Segundo o Tribunal de Justiça do Distrito Federal e Territórios, o júri, formado por sete jurados, condenou os réus pelos crimes de homicídio qualificado, ocultação e destruição de cadáveres, sequestro, fraude processual, roubo, associação criminosa e corrupção de menores. A maior pena foi aplicada a Gideon Batista de Menezes, com cerca de 400 anos de reclusão. Os demais receberam penas entre 350 e 200 anos, com exceção de um deles, condenado a dois anos em regime semiaberto por cárcere privado. No total, as penas somam mais de 1.200 anos de prisão.

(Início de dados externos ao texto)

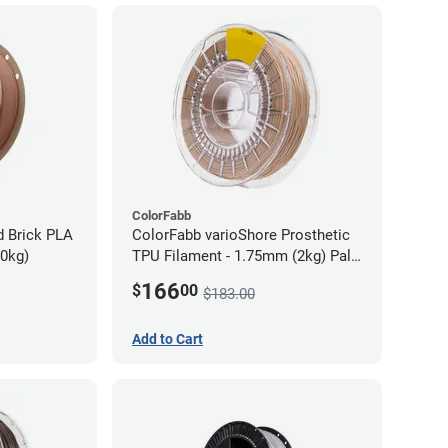
ColorFabb
d Brick PLA
ColorFabb varioShore Prosthetic
70kg)
TPU Filament - 1.75mm (2kg) Pale
Pink
166
$
00
$183.00
Add to Cart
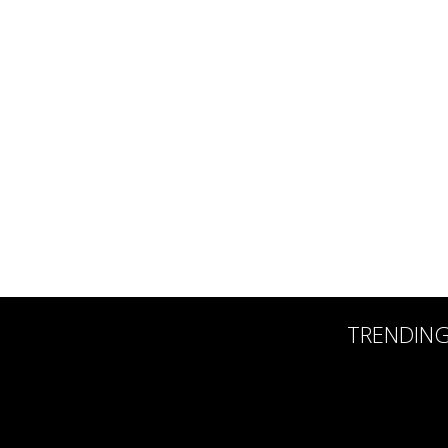
TRENDIN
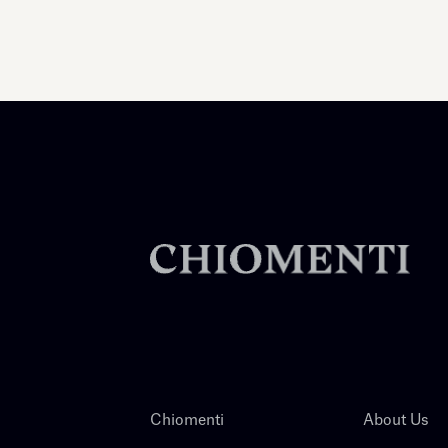
Chiomenti
About Us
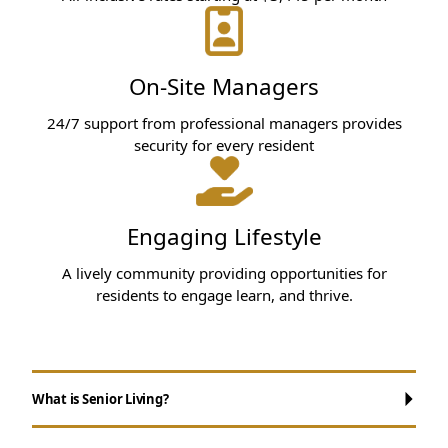
On-Site Managers
24/7 support from professional managers provides
security for every resident
Engaging Lifestyle
A lively community providing opportunities for
residents to engage learn, and thrive.
What is Senior Living?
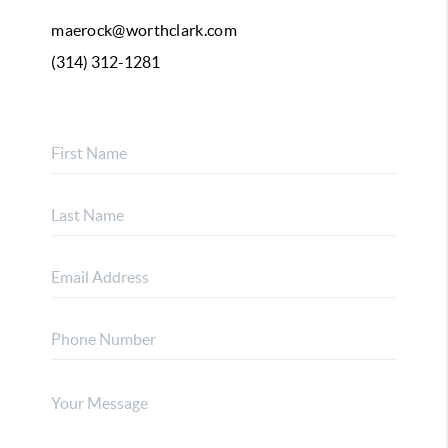
maerock@worthclark.com
(314) 312-1281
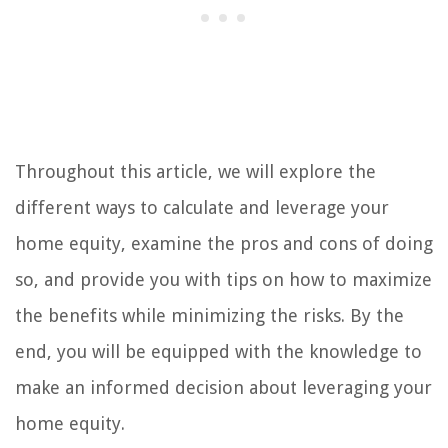
Throughout this article, we will explore the
different ways to calculate and leverage your
home equity, examine the pros and cons of doing
so, and provide you with tips on how to maximize
the benefits while minimizing the risks. By the
end, you will be equipped with the knowledge to
make an informed decision about leveraging your
home equity.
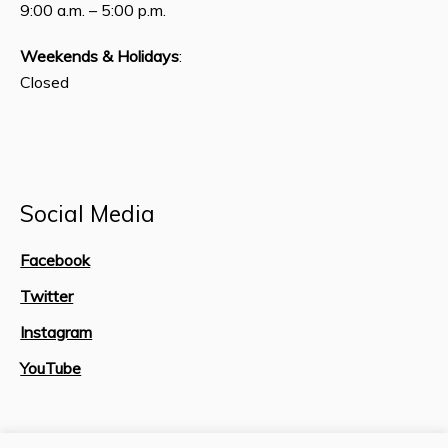
9:00 a.m. – 5:00 p.m.
Weekends & Holidays
:
Closed
Social Media
Facebook
Twitter
Instagram
YouTube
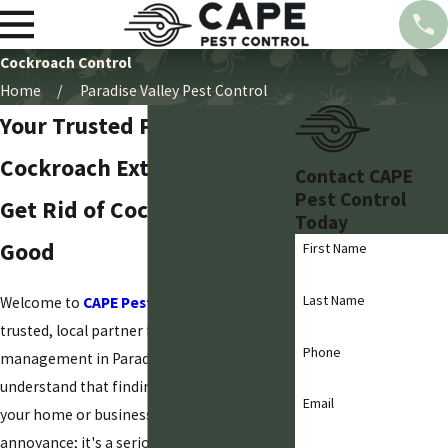
Cockroach Control
Home
Paradise Valley Pest Control
Your Trusted Paradise Valley
Cockroach Exterminator
Contact CAPE
Pest Control
Get Rid of Cockroaches for
Today
Good
First Name
Last Name
Welcome to
CAPE Pest Control
, your
trusted, local partner for pest
Phone
management in Paradise Valley. We
understand that finding cockroaches in
Email
your home or business is more than just an
annoyance; it's a serious concern for your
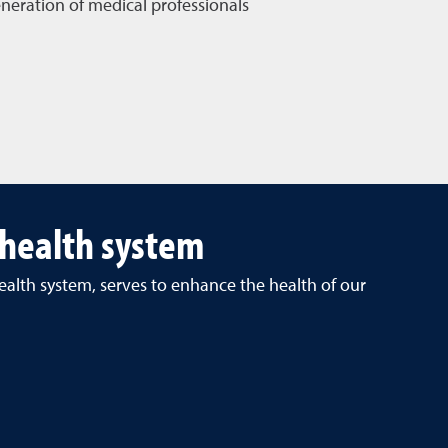
neration of medical professionals
 health system
ealth system, serves to enhance the health of our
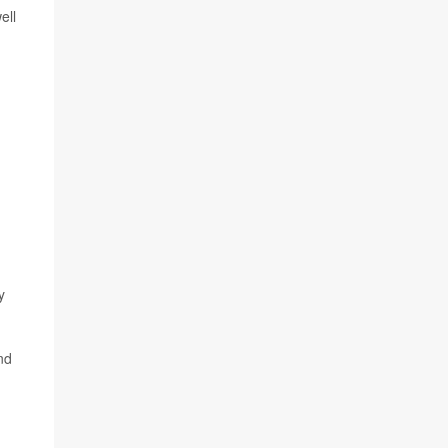
ell
y
nd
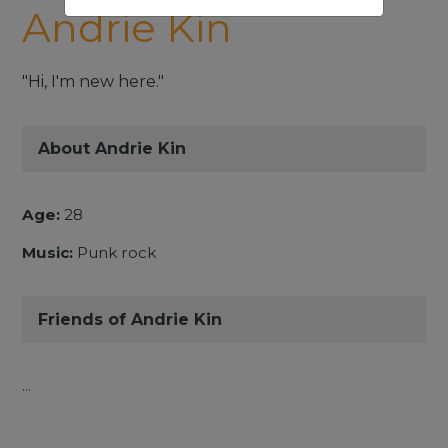
Andrie Kin
"Hi, I'm new here."
About Andrie Kin
Age:
28
Music:
Punk rock
Friends of Andrie Kin
...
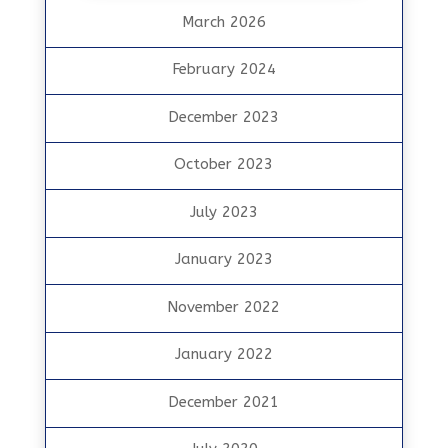
March 2026
February 2024
December 2023
October 2023
July 2023
January 2023
November 2022
January 2022
December 2021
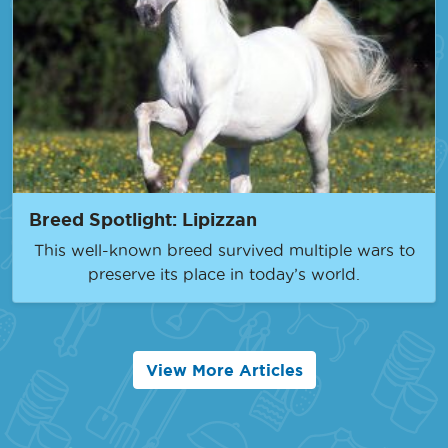
Breed Spotlight: Lipizzan
This well-known breed survived multiple wars to
preserve its place in today’s world.
View More Articles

O caso ocorreu entre dezembro de 2022 e janeiro de 2023, quando o grupo assassinou uma família de dez pessoas em uma chácara na região administrativa do Paranoá, avaliada na época em R$ 2 milhões. Os criminosos acreditavam que, ao eliminar as vítimas, poderiam tomar posse da propriedade e revendê-la.
Entre as vítimas estavam um casal na faixa dos 30 anos, os três filhos, um homem e duas mulheres na faixa dos 50 anos e duas jovens, de 25 e 19 anos. O julgamento durou seis dias e terminou na noite de sábado (18). Os réus ainda podem recorrer da sentença.